レジリエンスを強化してディザスタリカバリを合理化するため、企業は、SAP環境全体でバックアップをスケジュールし、連携させる高度なツールにますます投資するようになっています。この自動化により、最新のデータ復元可能性を維持するために不可欠である、一貫したバックアップ活動を維持できます。これらのプロセスを自動化することで、タイムリーで信頼性の高いデータスナップショットが確立され、企業は手作業の介入により発生することの多い人為的ミスを排除できます。

さらに、バックアップの整合性を検証し、バックアップストレージの状態を定期的に監視することが不可欠です。自動化ツールはこれらのタスクをうまく処理し、データ破損から保護し、災害が発生した際にバックアップを確実に実行できるようにします。これらのツールを使用すれば、異常を自動的に検知し、手動による監視を必要とせずに事前定義された復旧手順を開始できるため、エラーの処理の大変さが軽減します。この機能は復旧プロセスを大幅に加速し、システムを迅速にオンラインに復元させます。

また、これらのツールは、監査およびコンプライアンスに向けて調整された包括的なレポート機能を提供することで、管理のしやすさも向上します。バックアップ履歴、復旧時間のほか、規制遵守や内部基準に不可欠な主要指標であるポリシーフレームワークの順守を追跡します。

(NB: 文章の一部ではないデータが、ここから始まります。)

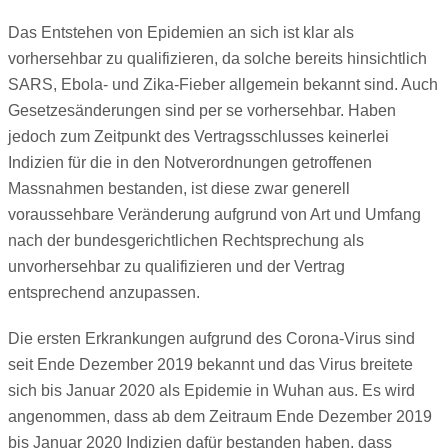
Das Entstehen von Epidemien an sich ist klar als
vorhersehbar zu qualifizieren, da solche bereits hinsichtlich
SARS, Ebola- und Zika-Fieber allgemein bekannt sind. Auch
Gesetzesänderungen sind per se vorhersehbar. Haben
jedoch zum Zeitpunkt des Vertragsschlusses keinerlei
Indizien für die in den Notverordnungen getroffenen
Massnahmen bestanden, ist diese zwar generell
voraussehbare Veränderung aufgrund von Art und Umfang
nach der bundesgerichtlichen Rechtsprechung als
unvorhersehbar zu qualifizieren und der Vertrag
entsprechend anzupassen.
Die ersten Erkrankungen aufgrund des Corona-Virus sind
seit Ende Dezember 2019 bekannt und das Virus breitete
sich bis Januar 2020 als Epidemie in Wuhan aus. Es wird
angenommen, dass ab dem Zeitraum Ende Dezember 2019
bis Januar 2020 Indizien dafür bestanden haben, dass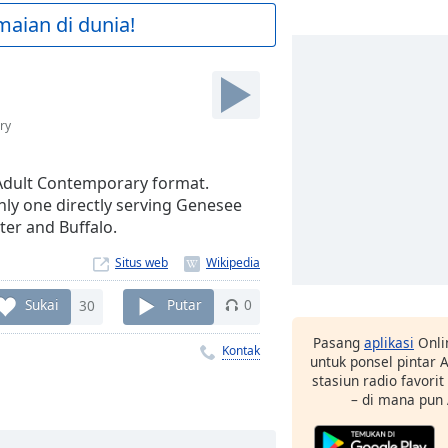
maian di dunia!
M
ry
 Adult Contemporary format.
only one directly serving Genesee
er and Buffalo.
Situs web
Sukai
30
Putar
0
Pasang
aplikasi
Onli
Kontak
untuk ponsel pintar
stasiun radio favori
– di mana pun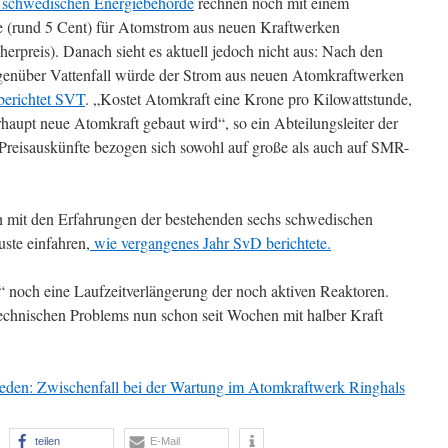
r schwedischen Energiebehörde
rechnen noch mit einem
e (rund 5 Cent) für Atomstrom aus neuen Kraftwerken
herpreis). Danach sieht es aktuell jedoch nicht aus: Nach den
egenüber Vattenfall würde der Strom aus neuen Atomkraftwerken
berichtet SVT
. „Kostet Atomkraft eine Krone pro Kilowattstunde,
rhaupt neue Atomkraft gebaut wird“, so ein Abteilungsleiter der
Preisauskünfte bezogen sich sowohl auf große als auch auf SMR-
h mit den Erfahrungen der bestehenden sechs schwedischen
ste einfahren,
wie vergangenes Jahr SvD berichtete.
 noch eine Laufzeitverlängerung der noch aktiven Reaktoren.
echnischen Problems nun schon seit Wochen mit halber Kraft
den: Zwischenfall bei der Wartung im Atomkraftwerk Ringhals
teilen
E-Mail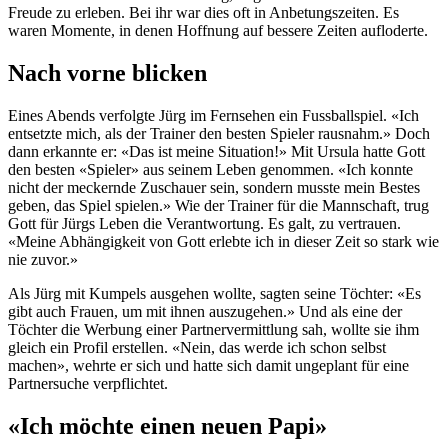
Freude zu erleben. Bei ihr war dies oft in Anbetungszeiten. Es
waren Momente, in denen Hoffnung auf bessere Zeiten aufloderte.
Nach vorne blicken
Eines Abends verfolgte Jürg im Fernsehen ein Fussballspiel. «Ich
entsetzte mich, als der Trainer den besten Spieler rausnahm.» Doch
dann erkannte er: «Das ist meine Situation!» Mit Ursula hatte Gott
den besten «Spieler» aus seinem Leben genommen. «Ich konnte
nicht der meckernde Zuschauer sein, sondern musste mein Bestes
geben, das Spiel spielen.» Wie der Trainer für die Mannschaft, trug
Gott für Jürgs Leben die Verantwortung. Es galt, zu vertrauen.
«Meine Abhängigkeit von Gott erlebte ich in dieser Zeit so stark wie
nie zuvor.»
Als Jürg mit Kumpels ausgehen wollte, sagten seine Töchter: «Es
gibt auch Frauen, um mit ihnen auszugehen.» Und als eine der
Töchter die Werbung einer Partnervermittlung sah, wollte sie ihm
gleich ein Profil erstellen. «Nein, das werde ich schon selbst
machen», wehrte er sich und hatte sich damit ungeplant für eine
Partnersuche verpflichtet.
«Ich möchte einen neuen Papi»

最終的に、SAP環境でのバックアップおよび復旧の自動化は、データ保護戦略を強化するだけでなく、復旧作業も最適化するため、最も困難な状況での事業継続性の維持につながります。

まとめると、堅牢なデータのバックアップと復元機能がどのようなSAPデプロイメントにおいても不可欠ということです。企業は自社のバックアップ要件を慎重に評価し、正しい方法を選択し、適切に策定されたプロセスを実施して、事業継続性を維持しつつ、この重要なデータ資産を保護する必要があります。